While living her alternate reality, Claudia crosses paths with Gina a couple of times. Each time she begs to be taken back to her “real life.” Each time Gina says, “You’re not ready yet.”
Then, as the court battle with the mining conglomerate looms, Claudia gets in the taxi to go defend the townspeople’s case. Who’s her cabbie? Gina…who tells Claudia she’s now ready to return to her real life. Of course, now Claudia doesn’t want to go. She wants to stay and help defeat the evil mining conglomerate. But with another bump of the head, she ends up back at her old law firm. You know what happens…She goes to court, loses the case—and her job—then celebrates by going to the coffee shop where she meets the man who was her husband in the alternate life and who now will be her beau for real. The end.
Okay. Got the plot? Seen it a thousand times? Here’s why I’m telling you this story… because it’s all about waiting. The first hours and days in her new life, Claudia wants out of there as fast as she can be removed. This is not what she wanted. Ever! But then hubby and the two kids start to grow on her…and after a couple of weeks she discovers that she loves them. And, yes, that she needs them.
It’s only when Claudia makes the discovery that she needs others in her life that she is at last ready to re-enter her “real life.” With that first bump of her head, Claudia easily could have been returned to her life immediately. It’s TV, right? But if she had been, she wouldn’t have experienced the change that was necessary for her “real life” to have the deeper meaner it needed. By the movie’s end, you know Claudia has changed enough that she’s going to make better, more whole-making decisions than she had in the past…all because she waited. The experience of waiting taught her what only waiting could. By inhabiting that place of discomfort, that place of longing to be anywhere except where she was, Claudia learned enough and was changed enough to begin living her life more deeply than she ever had.
So, I guess we could look at the absence of that baby Jesus in Midtown, not as a robbery, but as a gift. What kind of Christmas would we have if we didn’t have to wait on the baby Jesus? What lessons might we miss if we skipped over the waiting process?
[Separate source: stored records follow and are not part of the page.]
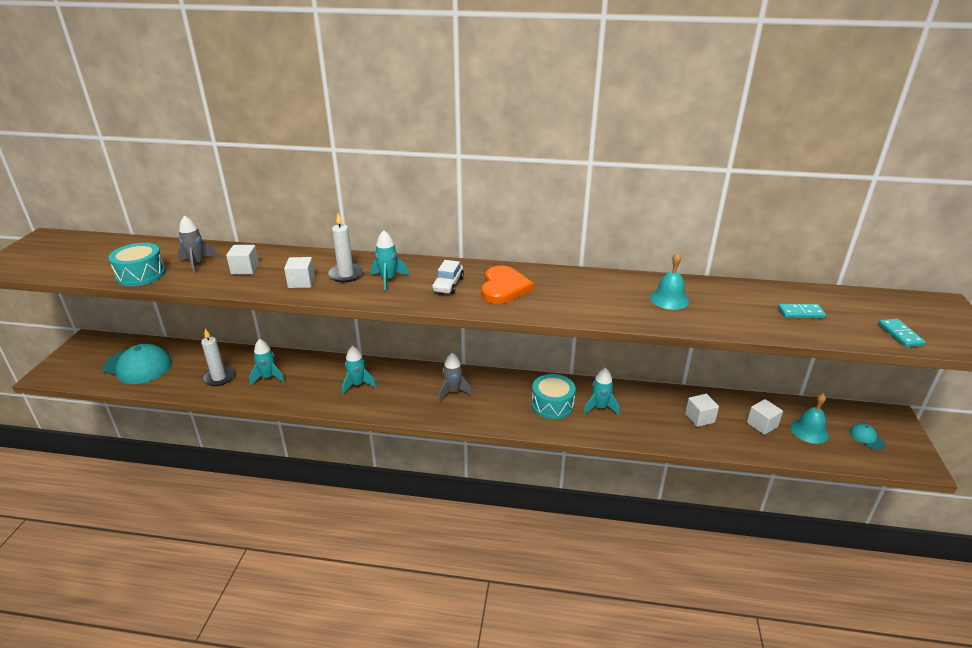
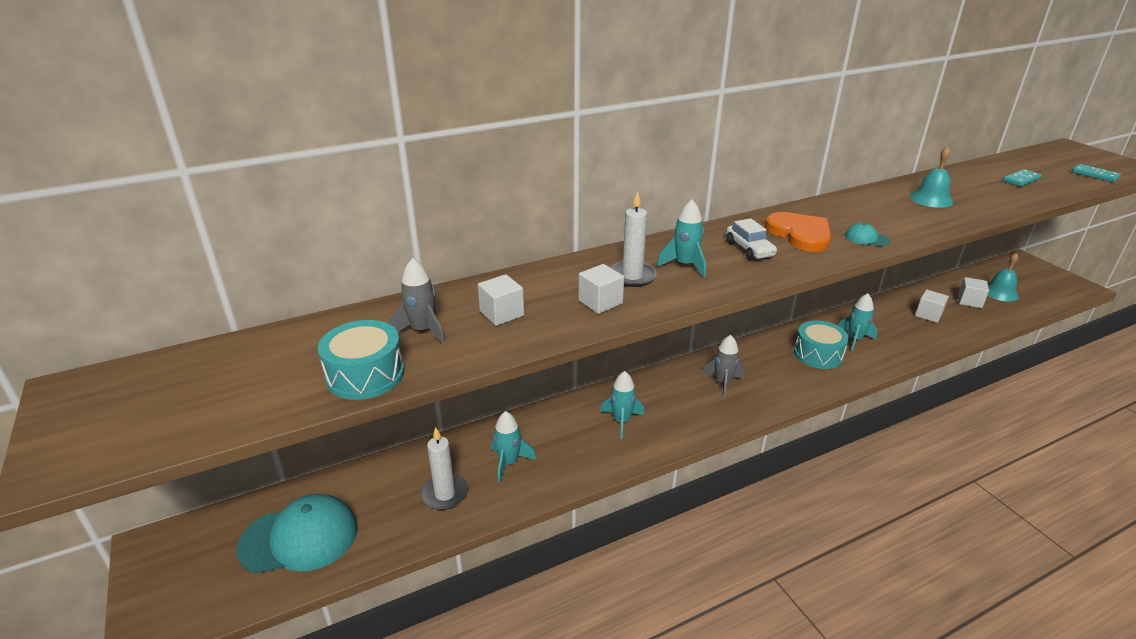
camera: 35 degrees left, 0 degrees up
(866, 438) = (1033, 282): turquoise cap -> turquoise cap (866, 238)

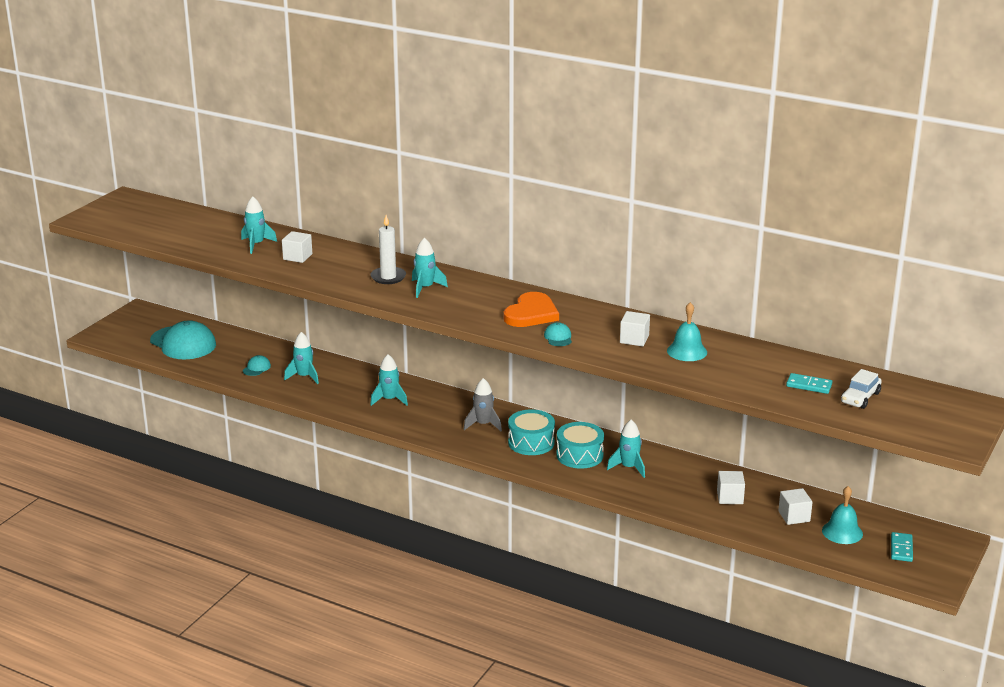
camera: 55 degrees right, 5 degrees down
(365, 375) = (204, 247): turquoise drum -> turquoise drum (531, 442)
(423, 331) = (256, 245): grey rocket -> turquoise rocket
(445, 494) = (256, 368): white candle -> turquoise cap
(600, 302) = (343, 277): white cube -> white cube (634, 339)
(749, 249) = (479, 302): white car -> white car (860, 398)
(1095, 175) = (888, 420): turquoise domino -> turquoise domino (901, 549)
There is one person in our community right now who is an expert on waiting, Emily Adams, who is in her 9th month of pregnancy. I sent Emily an email this week, asking, first, if she might delay her son’s birth until December 24 or 25. That would be so cool liturgically, don’t you think? Apparently, Emily wasn’t in a liturgical mood when I made the suggestion.
Then I asked her if she’d share something about her own experience of waiting. She wrote: “When waiting for something I really want, my first impulse is to focus on the feeling of unhappiness that I don’t have what I want yet. I can’t wait to meet Ian and sometimes find myself feeling negative about the fact that I’m still waiting. But I’m trying to train myself to take a deep breath, open my eyes, and see the wonderful things I can experience only because I am waiting. In this case, all of the bed rest and time off of work has meant that I’ve gotten lots of extra time to be with Ben and really savor each moment of our time together before our family dynamic changes. Waiting for one thing has given me the space to mindfully appreciate what I already have in my life. And for that I am eternally grateful.”
What might we learn from waiting for our baby, the baby Jesus? What might these days of longing and anticipation teach us, how might inhabiting this place of discomfort change us? How might we use these next 28 days to prepare—really prepare—for the coming of God-with-us? I don’t know. I guess we’ll just have to wait and see.
In the name of our God, who creates us, redeems us, sustains us, and hopes for our wholeness. Amen.